# TASK PROMPT
Could you give every line of text from all the records below as one numbered list, leaving out blank lines?
▽
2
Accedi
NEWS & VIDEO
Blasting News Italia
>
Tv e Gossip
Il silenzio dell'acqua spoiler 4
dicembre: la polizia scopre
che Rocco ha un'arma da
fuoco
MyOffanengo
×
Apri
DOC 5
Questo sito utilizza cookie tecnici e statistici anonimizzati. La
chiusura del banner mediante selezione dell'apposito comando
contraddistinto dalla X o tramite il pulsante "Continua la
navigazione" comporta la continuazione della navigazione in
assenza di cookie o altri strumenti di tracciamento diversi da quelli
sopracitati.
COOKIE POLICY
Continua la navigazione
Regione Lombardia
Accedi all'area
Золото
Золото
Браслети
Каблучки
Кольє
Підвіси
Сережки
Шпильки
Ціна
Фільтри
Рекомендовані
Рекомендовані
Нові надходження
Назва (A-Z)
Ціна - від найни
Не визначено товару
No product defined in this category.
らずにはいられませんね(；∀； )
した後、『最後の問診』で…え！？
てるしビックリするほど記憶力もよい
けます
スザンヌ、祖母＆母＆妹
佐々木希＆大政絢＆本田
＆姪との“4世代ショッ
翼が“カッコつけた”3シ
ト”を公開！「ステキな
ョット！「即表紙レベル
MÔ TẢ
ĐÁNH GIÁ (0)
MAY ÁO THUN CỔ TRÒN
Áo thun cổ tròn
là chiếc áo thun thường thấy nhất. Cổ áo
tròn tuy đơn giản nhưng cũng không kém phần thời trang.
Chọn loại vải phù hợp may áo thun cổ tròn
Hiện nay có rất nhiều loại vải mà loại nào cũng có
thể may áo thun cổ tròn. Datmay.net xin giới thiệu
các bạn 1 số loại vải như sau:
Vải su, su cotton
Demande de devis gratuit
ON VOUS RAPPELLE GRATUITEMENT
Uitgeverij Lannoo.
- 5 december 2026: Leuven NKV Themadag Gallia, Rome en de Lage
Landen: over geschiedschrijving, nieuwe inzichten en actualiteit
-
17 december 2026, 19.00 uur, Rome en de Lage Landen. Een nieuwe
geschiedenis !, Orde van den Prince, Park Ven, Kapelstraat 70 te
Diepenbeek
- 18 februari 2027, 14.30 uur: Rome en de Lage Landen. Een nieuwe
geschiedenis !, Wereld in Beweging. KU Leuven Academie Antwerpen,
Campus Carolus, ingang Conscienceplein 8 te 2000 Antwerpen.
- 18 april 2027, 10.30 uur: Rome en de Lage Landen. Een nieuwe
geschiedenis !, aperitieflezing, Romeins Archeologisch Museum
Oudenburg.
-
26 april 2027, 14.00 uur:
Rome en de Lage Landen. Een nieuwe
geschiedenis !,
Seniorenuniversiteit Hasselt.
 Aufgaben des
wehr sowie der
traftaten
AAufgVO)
△
# TASK ANSWER
1. 2
2. Accedi
3. NEWS & VIDEO
4. Blasting News Italia
5. >
6. Tv e Gossip
7. Il silenzio dell'acqua spoiler 4
8. dicembre: la polizia scopre
9. che Rocco ha un'arma da
10. fuoco
11. MyOffanengo
12. ×
13. Apri
14. DOC 5
15. Questo sito utilizza cookie tecnici e statistici anonimizzati. La
16. chiusura del banner mediante selezione dell'apposito comando
17. contraddistinto dalla X o tramite il pulsante "Continua la
18. navigazione" comporta la continuazione della navigazione in
19. assenza di cookie o altri strumenti di tracciamento diversi da quelli
20. sopracitati.
21. COOKIE POLICY
22. Continua la navigazione
23. Regione Lombardia
24. Accedi all'area
25. Золото
26. Золото
27. Браслети
28. Каблучки
29. Кольє
30. Підвіси
31. Сережки
32. Шпильки
33. Ціна
34. Фільтри
35. Рекомендовані
36. Рекомендовані
37. Нові надходження
38. Назва (A-Z)
39. Ціна - від найни
40. Не визначено товару
41. No product defined in this category.
42. らずにはいられませんね(；∀； )
43. した後、『最後の問診』で…え！？
44. てるしビックリするほど記憶力もよい
45. けます
46. スザンヌ、祖母＆母＆妹
47. 佐々木希＆大政絢＆本田
48. ＆姪との“4世代ショッ
49. 翼が“カッコつけた”3シ
50. ト”を公開！「ステキな
51. ョット！「即表紙レベル
52. MÔ TẢ
53. ĐÁNH GIÁ (0)
54. MAY ÁO THUN CỔ TRÒN
55. Áo thun cổ tròn
56. là chiếc áo thun thường thấy nhất. Cổ áo
57. tròn tuy đơn giản nhưng cũng không kém phần thời trang.
58. Chọn loại vải phù hợp may áo thun cổ tròn
59. Hiện nay có rất nhiều loại vải mà loại nào cũng có
60. thể may áo thun cổ tròn. Datmay.net xin giới thiệu
61. các bạn 1 số loại vải như sau:
62. Vải su, su cotton
63. Demande de devis gratuit
64. ON VOUS RAPPELLE GRATUITEMENT
65. Uitgeverij Lannoo.
66. - 5 december 2026: Leuven NKV Themadag Gallia, Rome en de Lage
67. Landen: over geschiedschrijving, nieuwe inzichten en actualiteit
68. -
69. 17 december 2026, 19.00 uur, Rome en de Lage Landen. Een nieuwe
70. geschiedenis !, Orde van den Prince, Park Ven, Kapelstraat 70 te
71. Diepenbeek
72. - 18 februari 2027, 14.30 uur: Rome en de Lage Landen. Een nieuwe
73. geschiedenis !, Wereld in Beweging. KU Leuven Academie Antwerpen,
74. Campus Carolus, ingang Conscienceplein 8 te 2000 Antwerpen.
75. - 18 april 2027, 10.30 uur: Rome en de Lage Landen. Een nieuwe
76. geschiedenis !, aperitieflezing, Romeins Archeologisch Museum
77. Oudenburg.
78. -
79. 26 april 2027, 14.00 uur:
80. Rome en de Lage Landen. Een nieuwe
81. geschiedenis !,
82. Seniorenuniversiteit Hasselt.
83.  Aufgaben des
84. wehr sowie der
85. traftaten
86. AAufgVO)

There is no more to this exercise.